Lucky, her little rescue pooch liked to come into work with her some days. Lucky’s little black hairs were always dotting her clothing. He would sit calmly in a corner of the room when she worked. He got a little jealous when she began a rub-down of some strange dog, finding all the places where the show dog was tense, kneading out kinks. She would slowly rub circles into the dog’s pelt, stroking them to deliver utmost pleasure. Her patients were always very receptive and appreciative, licking her hands in thanks.
She worked at the Pet Palace. Besides Trudy, there was also a pet psychiatrist, a pet manicurist and a pet architect. Clearly, dogs needed massages more than head shrinking, manicures or designer beds, so Trudy’s job was the most important. Not everyone seemed agree with her on that point, in fact the other employees consistently dismissed Trudy’s expert advice.
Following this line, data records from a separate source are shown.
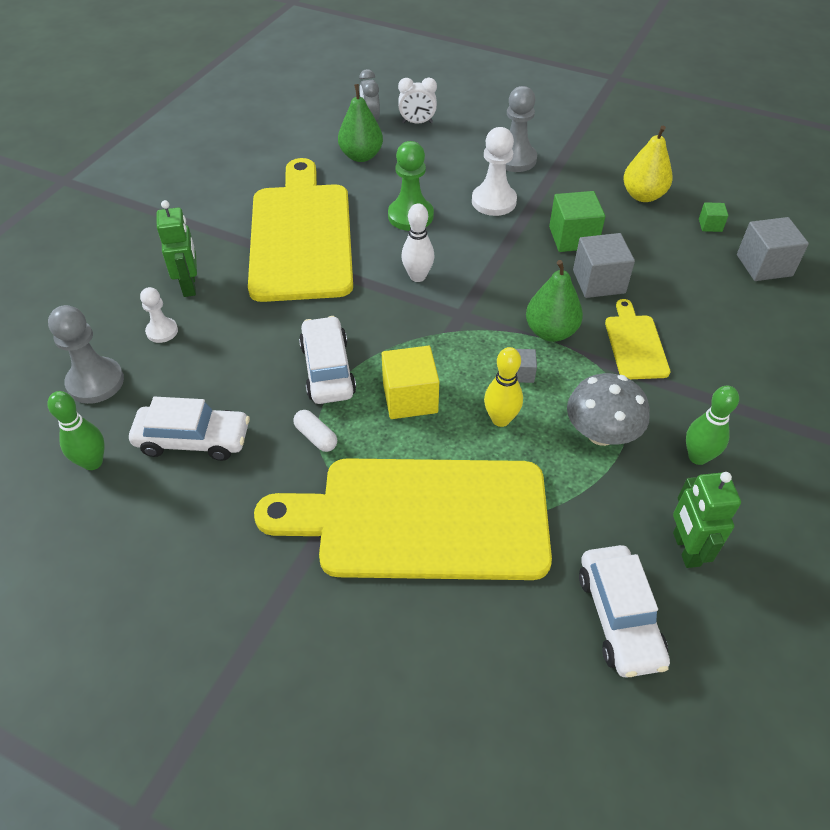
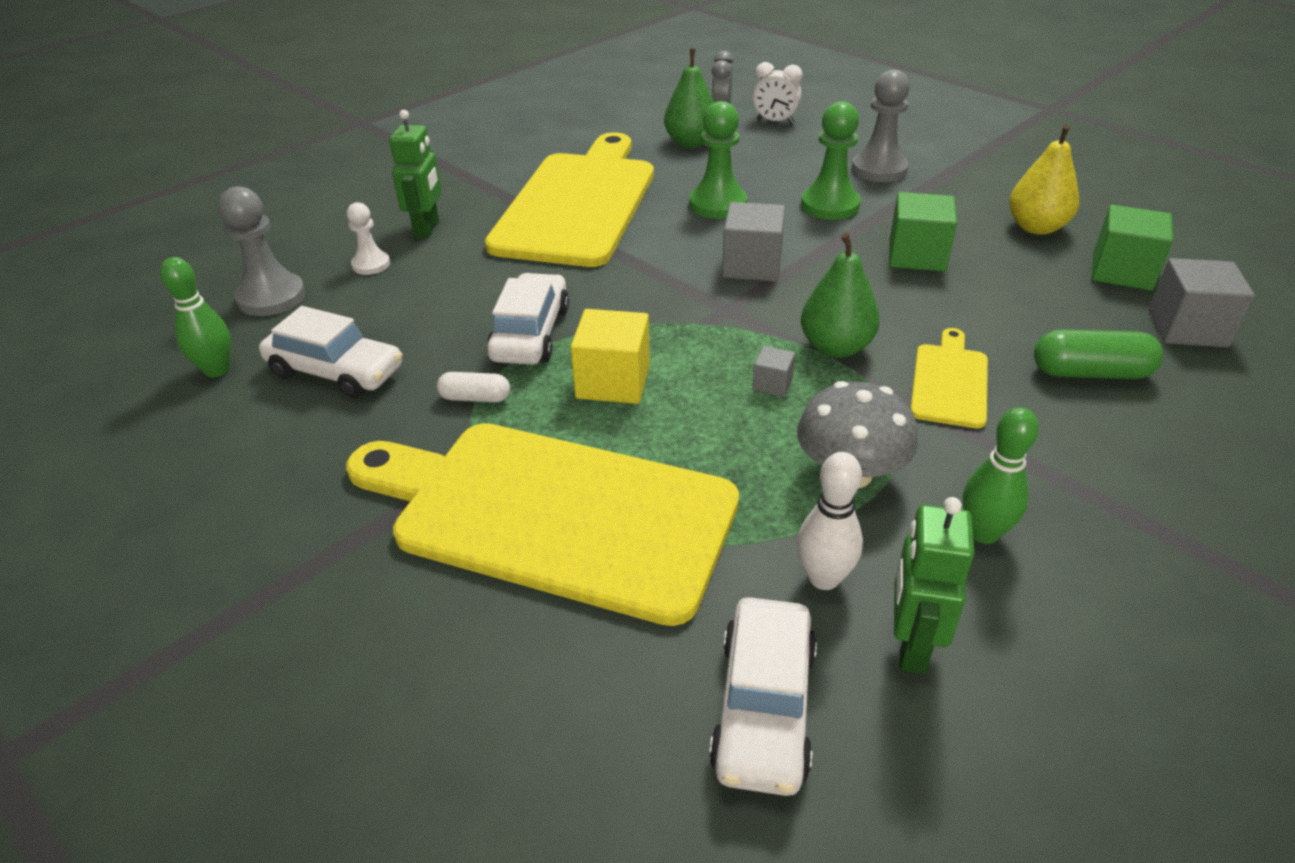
camera: 20 degrees right, 10 degrees down
white capsule [293,410,337,452] -> white capsule turned 60 degrees counterclockwise [437,372,510,403]
white bowling pin [401,203,435,282] -> white bowling pin moved to [797,452,863,590]
white pawn [472,127,517,216] -> green pawn [801,101,861,220]
yellow bowling pin [484,347,523,427] -> none
grey cube [573,233,635,298] -> grey cube moved to [722,202,785,282]
green cube [699,202,728,232] -> green cube [1092,205,1173,291], size x1.96
none -> green capsule [1034,329,1163,379]

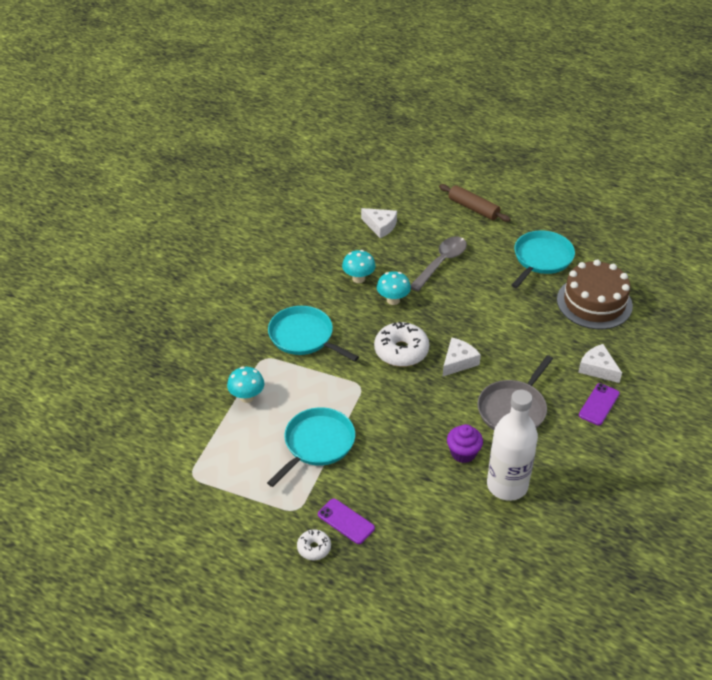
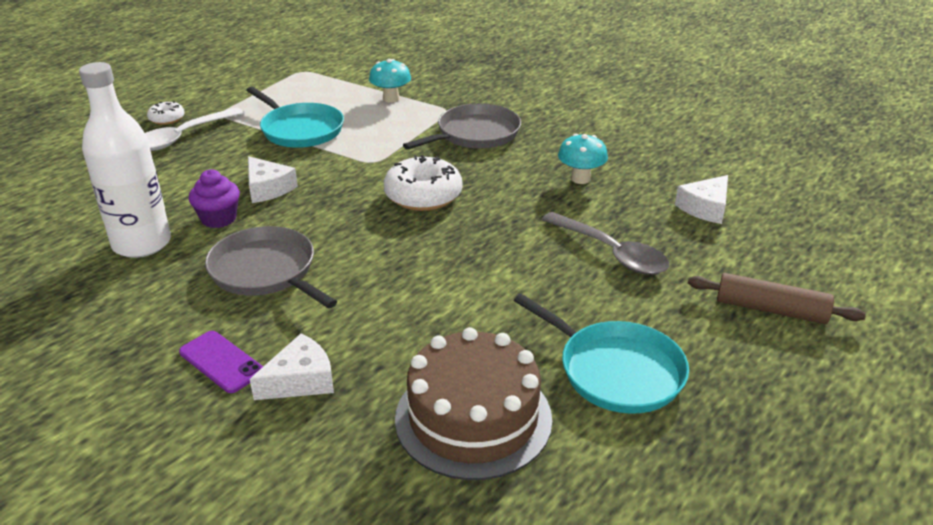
camera: 100 degrees right, 10 degrees down
turquoise pan [268,306,359,361] -> grey pan [403,103,521,150]
purple phone [318,499,375,544] -> white spoon [145,108,244,151]
turquoise mushroom [377,271,411,305] -> none
brown rolling pin [439,184,511,222] -> brown rolling pin turned 60 degrees clockwise [688,273,866,324]
white cheese [443,338,481,376] -> white cheese moved to [248,156,298,203]

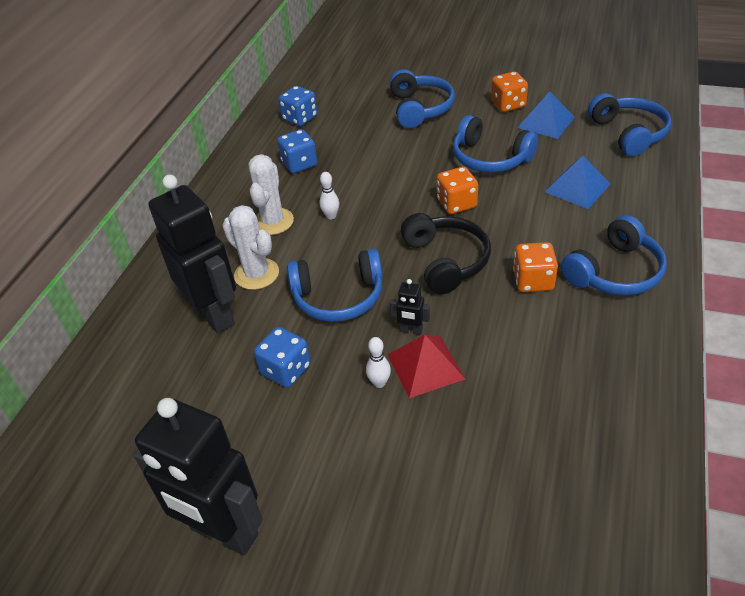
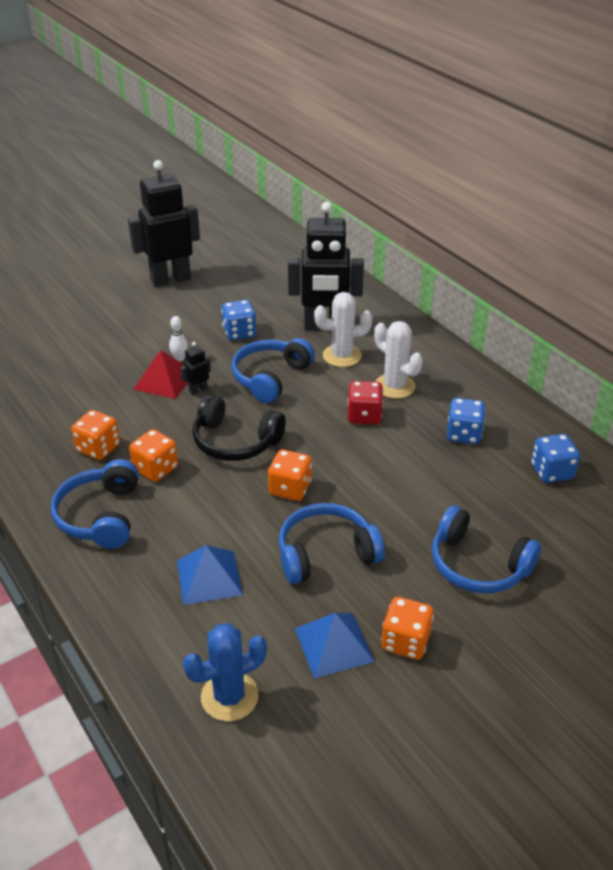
camera: 125 degrees right, 5 degrees down
white bowling pin [320,172,339,220] -> red dice [348,381,383,425]
blue headphones [588,93,672,156] -> blue cactus [183,623,267,721]
none -> orange dice [71,410,120,460]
For example, the manicurist allowed her small Yorkshire Terrier’s toenails to grow out, despite Trudy’s well placed advice that this would cause paw deformation and ankle distress. Trudy pitied the little Yorkie, who was always forced to wear small bows that matched her owner’s outfits, usually brilliant pinks and greens.
Then there was the poor Irish setter, the architect’s dog. Trudy knew that the beast would have herniated disks and spinal misalignment by the time it turned three. The architect favored low doors in his designer igloos because he said they were more ‘aesthetically appealing.’ Trudy wasn’t so sure she agreed, but she knew that the beautiful dog was in for serious back pains soon. Just wait until the architect had to come and beg her to fix his poor back.
Then there was the psychiatrist’s dog. Trudy wasn’t sure that it was actually a dog at all. It certainly was the least dog-like dog she had ever seen. In fact, it seemed more like a parakeet than a dog. It would sit on its hind legs on a perch all day and try to speak to its owner. Even Lucky wasn’t quite sure what to make of it. Trudy was pretty sure that its legs were going to be going to become arthritic soon enough and then it wouldn’t be able to perch anymore.
But whatever she thought of her co-workers and their dogs, this was where she belonged. What would her poor patients do without her? But that all changed the day that Roma walked into her little room, pulling behind her the most beautiful man she’d ever seen.